__HOW TO COMPLETE THIS TASK__:
Wherever a picture appears in the listing below, leave it out and reproduce the rest exactly.

__RECORDS TO PROCESS__:
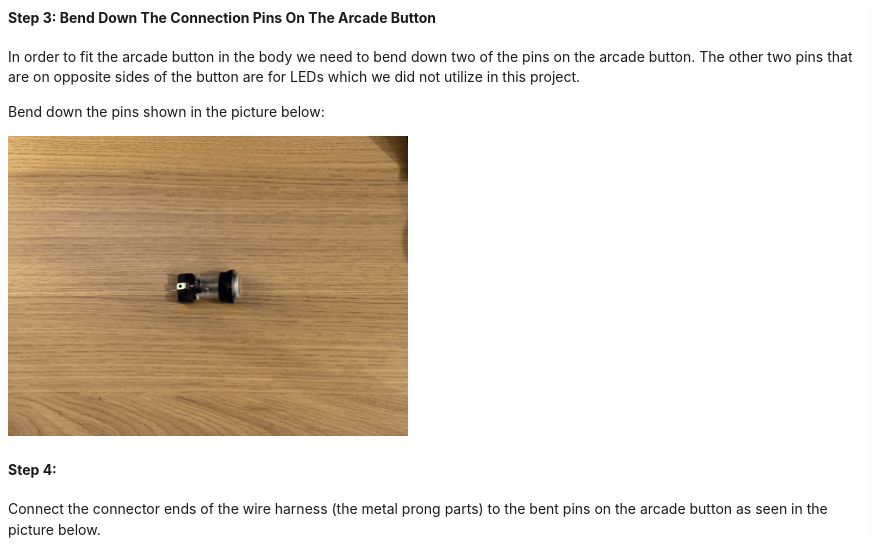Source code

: #### Step 3: Bend Down The Connection Pins On The Arcade Button
In order to fit the arcade button in the body we need to bend down two of the pins on the arcade button. The other two pins that are on opposite sides of the button are for LEDs which we did not utilize in this project.

Bend down the pins shown in the picture below:

<img src="physical-buzzer-pictures/step3-picture1.png" alt="image" width="400" height="auto">

#### Step 4:
Connect the connector ends of the wire harness (the metal prong parts) to the bent pins on the arcade button as seen in the picture below.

__FINAL ANSWER__:
Source code

: #### Step 3: Bend Down The Connection Pins On The Arcade Button
In order to fit the arcade button in the body we need to bend down two of the pins on the arcade button. The other two pins that are on opposite sides of the button are for LEDs which we did not utilize in this project.

Bend down the pins shown in the picture below:

<img src="physical-buzzer-pictures/step3-picture1.png" alt="image" width="400" height="auto">

#### Step 4:
Connect the connector ends of the wire harness (the metal prong parts) to the bent pins on the arcade button as seen in the picture below.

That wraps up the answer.